# Kohler Command Pro "A" & "B" Style Pistons



## Bob Driver (Nov 1, 2017)

I really like the Kohler Command Pro Series of engines, but they can bite you in the wallet when it's time to do an overhaul. What you need to understand is Kohler did a design change to the pistons, so you can either have "A" style, or "B" style pistons, depending on the age of the engine. The "A" style pistons ran a 1.5mm thick top ring. The "B" style pistons run a 1.2mm top ring. The "A" style rings are NLA (no longer available) and the readily available "B"style rings won't work on the "A" style pistons.

You don't really know what you have in the way of piston style until you tear the engine down. If it's "B" style pistons, the OEM rings are about $40 a side. If it's "A" style pistons, good luck finding the rings and you'll probably end up buying "Piston Kits" ("B" pistons & rings) at $140 per side. Here's a look at both piston styles so you know what to expect. Don't shoot the messenger, Kohler didn't even ask me for my thoughts. Besides, you end up with a matching set of "A" style Kohler pistons you can use to make some really cool, but expensive, door knobs for your shop

A Style Piston









B Style Piston


----------



## stevehoskins65 (10 mo ago)

I used Hastings 5032 they worked perfect, 1.5 top and middle 3.0 oil 80mm bore.


----------



## Bob Driver (Nov 1, 2017)

stevehoskins65 said:


> I used Hastings 5032 they worked perfect, 1.5 top and middle 3.0 oil 80mm bore.
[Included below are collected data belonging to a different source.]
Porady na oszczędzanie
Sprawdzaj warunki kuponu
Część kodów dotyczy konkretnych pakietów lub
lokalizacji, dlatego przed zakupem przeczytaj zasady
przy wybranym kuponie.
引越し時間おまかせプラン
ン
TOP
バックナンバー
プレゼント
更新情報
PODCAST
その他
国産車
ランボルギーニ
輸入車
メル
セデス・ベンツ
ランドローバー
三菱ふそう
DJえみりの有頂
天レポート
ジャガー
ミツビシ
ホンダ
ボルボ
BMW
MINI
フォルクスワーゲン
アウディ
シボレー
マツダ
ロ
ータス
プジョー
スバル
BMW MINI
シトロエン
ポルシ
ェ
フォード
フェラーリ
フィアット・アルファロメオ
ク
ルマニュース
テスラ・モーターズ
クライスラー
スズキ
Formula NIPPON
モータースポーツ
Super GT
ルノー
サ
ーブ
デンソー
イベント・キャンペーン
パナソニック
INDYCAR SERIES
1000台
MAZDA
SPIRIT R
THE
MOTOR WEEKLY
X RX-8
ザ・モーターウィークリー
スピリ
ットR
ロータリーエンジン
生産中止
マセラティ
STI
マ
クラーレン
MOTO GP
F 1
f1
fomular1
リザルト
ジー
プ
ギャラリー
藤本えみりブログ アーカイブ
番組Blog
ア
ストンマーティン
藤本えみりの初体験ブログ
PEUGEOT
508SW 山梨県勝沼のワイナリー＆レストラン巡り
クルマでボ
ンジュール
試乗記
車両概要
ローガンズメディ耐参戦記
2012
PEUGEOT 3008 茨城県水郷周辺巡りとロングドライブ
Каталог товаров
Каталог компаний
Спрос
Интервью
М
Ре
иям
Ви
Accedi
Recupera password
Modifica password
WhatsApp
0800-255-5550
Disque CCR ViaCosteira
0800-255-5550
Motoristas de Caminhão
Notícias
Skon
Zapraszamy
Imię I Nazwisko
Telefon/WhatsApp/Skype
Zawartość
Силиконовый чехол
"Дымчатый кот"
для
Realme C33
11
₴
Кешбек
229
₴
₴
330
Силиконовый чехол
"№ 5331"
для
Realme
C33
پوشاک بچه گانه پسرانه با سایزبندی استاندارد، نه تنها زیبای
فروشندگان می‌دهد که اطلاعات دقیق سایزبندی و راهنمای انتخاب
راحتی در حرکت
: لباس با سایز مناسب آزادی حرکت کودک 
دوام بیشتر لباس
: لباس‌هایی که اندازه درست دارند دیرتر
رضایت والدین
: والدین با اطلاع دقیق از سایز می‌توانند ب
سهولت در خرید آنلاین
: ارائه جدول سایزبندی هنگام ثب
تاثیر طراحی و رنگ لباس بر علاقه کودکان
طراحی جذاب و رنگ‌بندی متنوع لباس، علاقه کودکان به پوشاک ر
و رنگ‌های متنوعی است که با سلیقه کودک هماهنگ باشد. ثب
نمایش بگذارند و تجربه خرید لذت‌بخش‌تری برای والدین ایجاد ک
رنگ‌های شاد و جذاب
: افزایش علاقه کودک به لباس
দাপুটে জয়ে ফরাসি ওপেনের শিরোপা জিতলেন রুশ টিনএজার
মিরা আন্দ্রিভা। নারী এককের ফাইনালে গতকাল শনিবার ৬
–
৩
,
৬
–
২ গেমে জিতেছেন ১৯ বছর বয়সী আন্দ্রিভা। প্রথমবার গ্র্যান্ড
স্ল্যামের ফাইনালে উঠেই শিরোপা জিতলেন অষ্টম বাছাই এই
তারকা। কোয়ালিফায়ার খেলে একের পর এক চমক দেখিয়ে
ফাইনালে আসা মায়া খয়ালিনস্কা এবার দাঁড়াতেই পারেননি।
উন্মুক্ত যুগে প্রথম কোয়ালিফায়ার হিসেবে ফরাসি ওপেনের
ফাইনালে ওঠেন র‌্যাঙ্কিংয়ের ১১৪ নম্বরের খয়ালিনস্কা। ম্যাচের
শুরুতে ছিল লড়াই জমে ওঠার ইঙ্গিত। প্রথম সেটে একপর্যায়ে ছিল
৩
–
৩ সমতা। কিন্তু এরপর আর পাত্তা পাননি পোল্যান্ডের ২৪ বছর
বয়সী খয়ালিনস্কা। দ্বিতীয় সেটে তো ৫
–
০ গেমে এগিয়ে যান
I heard about doing that at Kohler Service School, but I also heard from the Instructors that the ring profile is not the same. The OEM 1.5 top ring is "rounded", OEM middle ring is "Stepped" with the step to the bottom. Lil Red Barn also sells the standard 80mm A-style piston rings, if you can find them. The Kohler CH/CV V-twins came in three different bore sizes...... Wear limit to oversize is .05mm

77mm -- 18, 20, 22 HP.... CH/CV 18, 20, 22, 620, 621, 640, 641
80mm -- 22, 23 HP.... CH/CV 22, 23, 620, 640, 670, 680
83mm -- 25 HP.... CH/CV 25, 730, 740, 750


----------



## stevehoskins65 (10 mo ago)

Not sure if the rings I replaced were OEM but the Hastings rings were identical not rounded or step, but I didn't buy the mower new.


----------



## Papaw's Repairs (9 mo ago)

I've seen those pictures of the pistons before, not sure what engine they come out of, I think a single cylinder. I've been using the B style in place of the A and the pistons don't come all the way to the top of the cylinder. There shy about 1/8 inch . They still run strong


----------